В вашей судьбе так много общего с моей жизнью, что я уже не стесняюсь кричать во всеуслышание, что вы самый близкий мне человек на этой земле, что нет и не будет никого дороже вас во веки вечные!

Страдания, выпавшие на нашу долю, есть не что иное, как испытания судьбы, тренировка настоящего чувства, пришедшего лишь сейчас, когда наши души подготовлены к нему! Я уже радуюсь, что Бог послал мне паралич, иначе бы мы не повстречались в суете, и я бы прожила всю жизнь в глупости и никчемности!..

Теперь вы есть у меня!.. Я счастлива этим!..

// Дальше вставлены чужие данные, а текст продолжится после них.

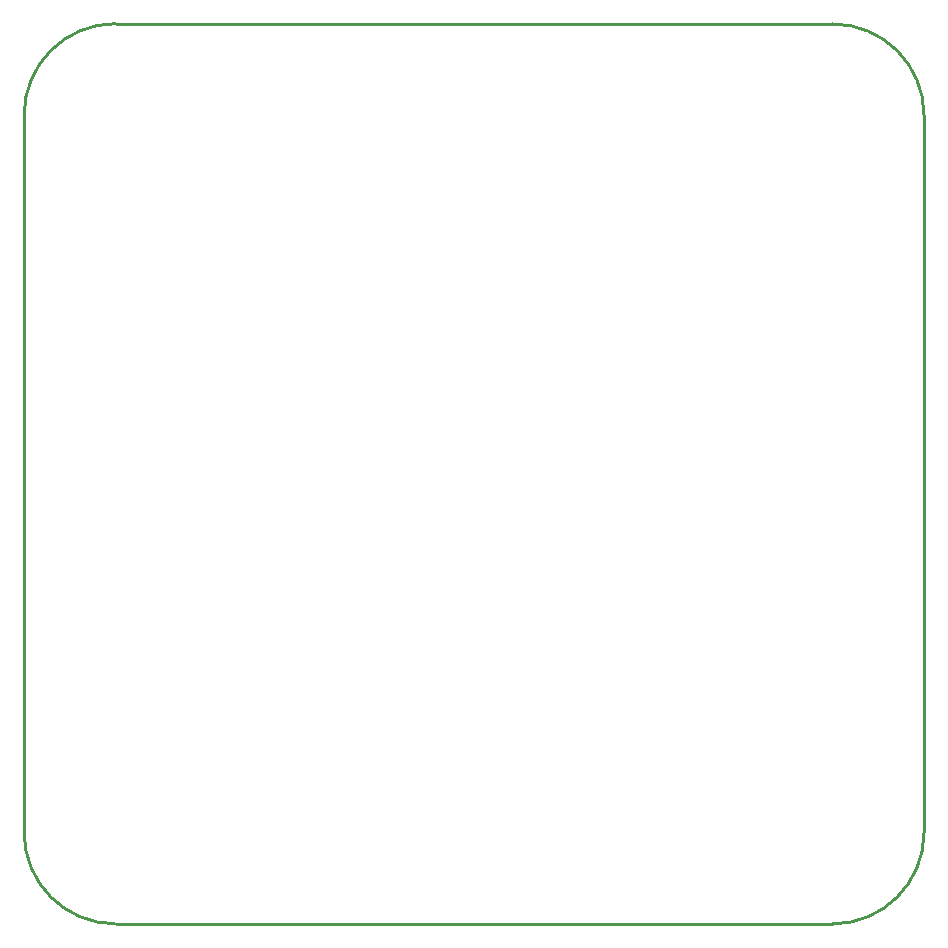
<source format=gbr>
%TF.GenerationSoftware,Altium Limited,Altium Designer,20.1.11 (218)*%
G04 Layer_Color=16711935*
%FSLAX26Y26*%
%MOIN*%
%TF.SameCoordinates,1DCD3DB5-9A7A-439C-B071-390915EAFCA4*%
%TF.FilePolarity,Positive*%
%TF.FileFunction,Other,Mechanical_1*%
%TF.Part,Single*%
G01*
G75*
%TA.AperFunction,NonConductor*%
%ADD22C,0.010000*%
D22*
X305000Y3001000D02*
G03*
X0Y2696000I0J-305000D01*
G01*
X3000000Y2695000D02*
G03*
X2695000Y3000000I-305000J0D01*
G01*
Y0D02*
G03*
X3000000Y305000I0J305000D01*
G01*
X0D02*
G03*
X305000Y0I305000J0D01*
G01*
X-0Y2696000D02*
X0Y305000D01*
X305000Y3000000D02*
X2695000Y3000000D01*
X305000Y0D02*
X2695000D01*
X3000000Y305000D02*
X3000000Y2695000D01*
%TF.MD5,6b810f18f9c1e7f4caa4c1103b4b3027*%
M02*

</source>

В среду он опять пришел… Ночью…

В этот раз я не услышала его шагов.

Вероятно, Владимир Викторович был очень осторожен и с помощью специального устройства выдавил в прихожей окно. Он влез в дом, крадучись подошел к кровати, в которой я спала, и со всей силы ударил по моему носу. Ошеломляющая боль вырвала меня из сна, я открыла глаза, но лишь кровавые круги плыли перед глазами, густо стекая из носа в рот юшкой.

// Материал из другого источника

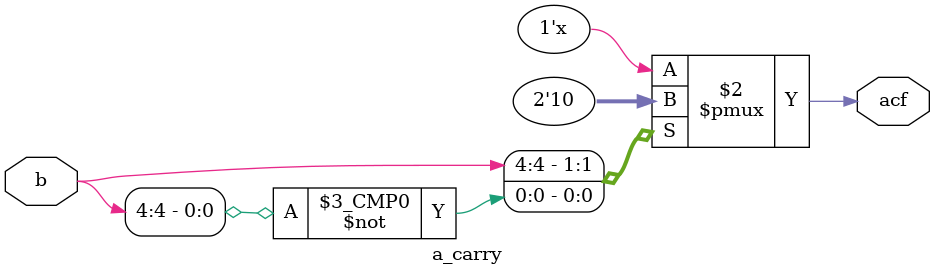
<source format=v>
`timescale 1ns/1ps
module a_carry(acf,b);
output acf;
reg acf;
input [8:0] b;
parameter one=1;
parameter zero=0;
always@(b)
case(b[4])
one:acf=1;
zero:acf=0;
endcase
endmodule
</source>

– Ну что, гадина! – услышала я голос. – Не нравится тебе!

Я узнала его голос тут же и испугалась страшно, до немоты, до отвисшей челюсти. Я смотрела на него выпученными глазами, а он подсвечивался из окна луной и улыбался жутко.

– Узнала, – прошипел он довольно. – Вижу, узнала!.. Я на рыбалку шел, дай, думаю, по дороге к соседке загляну! Думаю, рада будет! И вот ведь, не ошибся!.. Правда, Анна Фридриховна? Рады вы мне?